Zoals zovelen hadden de heren van het Bastion Dakar-team halverwege de 518 kilometer lange tweede proef het idee dat het allemaal wel meeviel, ondanks de schroeiende hitte. Maar dat was voor de laatste 150 kilometer, die Willems en Van Pelt uren kostte. “Dat noemen ze tegenwoordig uitdagend, toch? Tjongejonge,” verzuchtte Willems. “Tientallen kilometers fesh-fesh, de ene zak meel nog dieper dan de andere. Overal stonden auto’s vast, dus daar moest je omheen, terwijl je wel moest blijven rollen om niet ook vast te zitten. Dat werd dus het Open Argentijns kampioenschap boompjes rooien en ondertussen in de gaten houden waar de route was. Gelukkig is Rob daar heel goed in, dus we zijn niet te ver uit koers geraakt.”
Na het fesh-fesh-gevecht was het nog niet voorbij. Het laatste deel van de proef bestond uit een lang knippenpad door kleine duintjes, maar dat terrein was al helemaal aan gort gereden. “Dat stuk zand leek verdacht veel op duinen,” vond Willems. “Ik moest zowaar de banden van de Toyota aflaten om er doorheen te komen, maar toen kroop de auto wel overal tegenop. Dat kan ‘ie allemaal wel, maar degene die heeft gezegd dat deze auto stofvrij is en voorzien van airco, heeft wel een heel goeie sales-cursus gehad. Voor een stofvrije auto komen wij er wel heel verfomfaaid uit iedere keer.”

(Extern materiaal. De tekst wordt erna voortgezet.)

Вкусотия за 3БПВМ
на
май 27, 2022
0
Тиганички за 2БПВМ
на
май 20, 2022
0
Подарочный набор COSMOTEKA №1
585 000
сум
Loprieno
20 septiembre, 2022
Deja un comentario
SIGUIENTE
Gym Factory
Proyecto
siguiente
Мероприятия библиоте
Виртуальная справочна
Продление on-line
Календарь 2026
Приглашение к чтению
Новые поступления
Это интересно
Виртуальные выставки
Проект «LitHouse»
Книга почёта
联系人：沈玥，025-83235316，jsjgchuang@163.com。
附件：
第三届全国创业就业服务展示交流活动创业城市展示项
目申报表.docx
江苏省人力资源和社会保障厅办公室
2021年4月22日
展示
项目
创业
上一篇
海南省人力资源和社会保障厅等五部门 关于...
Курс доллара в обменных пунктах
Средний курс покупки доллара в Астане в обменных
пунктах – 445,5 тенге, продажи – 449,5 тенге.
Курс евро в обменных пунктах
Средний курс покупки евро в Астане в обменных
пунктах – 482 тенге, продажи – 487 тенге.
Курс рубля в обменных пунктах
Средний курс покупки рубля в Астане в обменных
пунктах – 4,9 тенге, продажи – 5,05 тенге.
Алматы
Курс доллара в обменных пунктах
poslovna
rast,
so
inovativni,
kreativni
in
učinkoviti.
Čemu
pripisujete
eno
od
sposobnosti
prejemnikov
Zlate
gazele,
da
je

Wat bepaald niet hielp, was dat Willems er een kilometer of 20 voor de finish een zijruitje uit reed. Een tak nam wraak voor de eerder ondersteboven gereden boompjes door het ruitje kapot te slaan, waardoor de mannen overdekt met stof uit de wagen kwamen. Snakkend naar een douche en wel twee koude biertjes. “Maar toch, hier doe je het voor: ’s avonds kapot aan de finish staan. Anders is er toch ook niks aan?”